Requirement
Copy all the entries word for word, but omit the pictures.

※ ※ ※

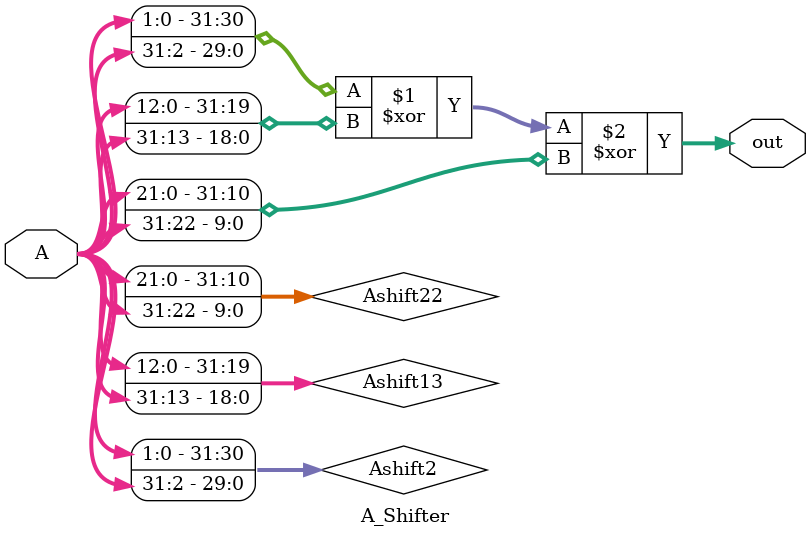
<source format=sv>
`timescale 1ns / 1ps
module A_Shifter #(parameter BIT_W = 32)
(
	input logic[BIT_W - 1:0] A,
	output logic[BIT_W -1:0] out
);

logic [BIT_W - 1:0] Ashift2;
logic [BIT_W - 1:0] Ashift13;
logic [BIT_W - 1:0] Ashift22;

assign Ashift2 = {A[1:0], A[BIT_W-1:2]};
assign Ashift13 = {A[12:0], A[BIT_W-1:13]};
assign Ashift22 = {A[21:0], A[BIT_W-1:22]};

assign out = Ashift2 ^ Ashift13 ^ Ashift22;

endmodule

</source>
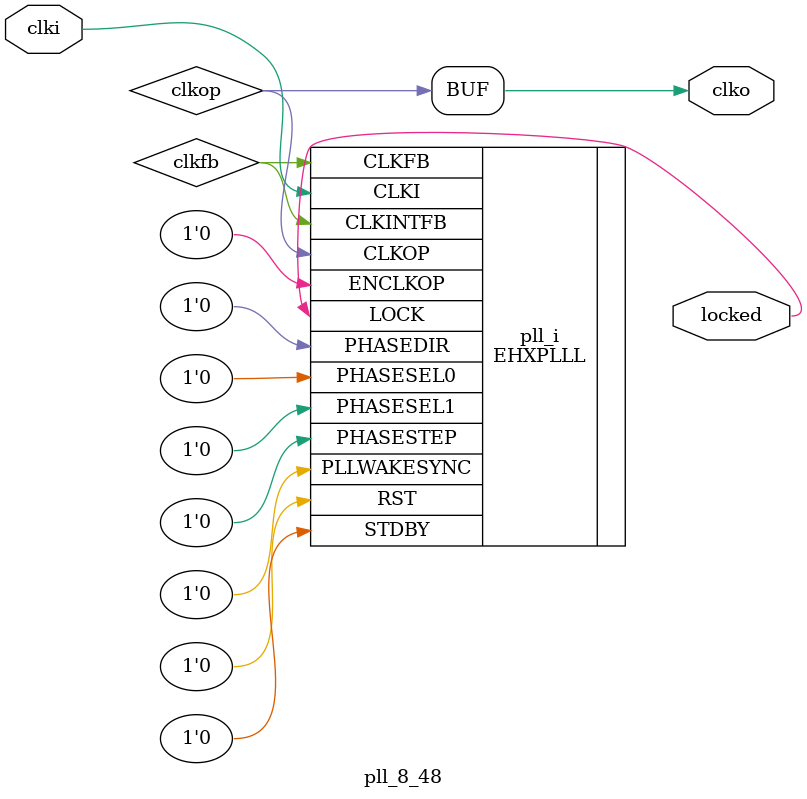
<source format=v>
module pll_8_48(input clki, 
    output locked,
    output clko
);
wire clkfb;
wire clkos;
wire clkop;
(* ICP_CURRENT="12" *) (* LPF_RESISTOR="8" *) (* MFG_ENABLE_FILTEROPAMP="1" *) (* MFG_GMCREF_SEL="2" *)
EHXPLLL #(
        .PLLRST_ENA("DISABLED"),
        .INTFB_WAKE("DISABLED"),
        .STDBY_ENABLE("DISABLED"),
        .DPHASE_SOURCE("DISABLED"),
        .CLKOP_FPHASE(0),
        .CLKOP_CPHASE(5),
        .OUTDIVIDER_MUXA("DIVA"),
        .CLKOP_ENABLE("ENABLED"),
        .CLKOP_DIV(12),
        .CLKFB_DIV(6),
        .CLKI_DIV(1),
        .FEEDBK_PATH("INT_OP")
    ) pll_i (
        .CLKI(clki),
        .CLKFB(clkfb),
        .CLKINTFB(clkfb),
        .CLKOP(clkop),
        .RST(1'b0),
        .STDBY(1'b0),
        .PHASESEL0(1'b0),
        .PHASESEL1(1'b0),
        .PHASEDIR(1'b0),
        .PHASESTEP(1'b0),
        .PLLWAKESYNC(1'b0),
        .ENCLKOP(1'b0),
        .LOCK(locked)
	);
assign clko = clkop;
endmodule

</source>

※ ※ ※

Response to the task
<source format=sv>
`timescale 1ns / 1ps
module A_Shifter #(parameter BIT_W = 32)
(
	input logic[BIT_W - 1:0] A,
	output logic[BIT_W -1:0] out
);

logic [BIT_W - 1:0] Ashift2;
logic [BIT_W - 1:0] Ashift13;
logic [BIT_W - 1:0] Ashift22;

assign Ashift2 = {A[1:0], A[BIT_W-1:2]};
assign Ashift13 = {A[12:0], A[BIT_W-1:13]};
assign Ashift22 = {A[21:0], A[BIT_W-1:22]};

assign out = Ashift2 ^ Ashift13 ^ Ashift22;

endmodule

</source>
<source format=v>
module pll_8_48(input clki, 
    output locked,
    output clko
);
wire clkfb;
wire clkos;
wire clkop;
(* ICP_CURRENT="12" *) (* LPF_RESISTOR="8" *) (* MFG_ENABLE_FILTEROPAMP="1" *) (* MFG_GMCREF_SEL="2" *)
EHXPLLL #(
        .PLLRST_ENA("DISABLED"),
        .INTFB_WAKE("DISABLED"),
        .STDBY_ENABLE("DISABLED"),
        .DPHASE_SOURCE("DISABLED"),
        .CLKOP_FPHASE(0),
        .CLKOP_CPHASE(5),
        .OUTDIVIDER_MUXA("DIVA"),
        .CLKOP_ENABLE("ENABLED"),
        .CLKOP_DIV(12),
        .CLKFB_DIV(6),
        .CLKI_DIV(1),
        .FEEDBK_PATH("INT_OP")
    ) pll_i (
        .CLKI(clki),
        .CLKFB(clkfb),
        .CLKINTFB(clkfb),
        .CLKOP(clkop),
        .RST(1'b0),
        .STDBY(1'b0),
        .PHASESEL0(1'b0),
        .PHASESEL1(1'b0),
        .PHASEDIR(1'b0),
        .PHASESTEP(1'b0),
        .PLLWAKESYNC(1'b0),
        .ENCLKOP(1'b0),
        .LOCK(locked)
	);
assign clko = clkop;
endmodule

</source>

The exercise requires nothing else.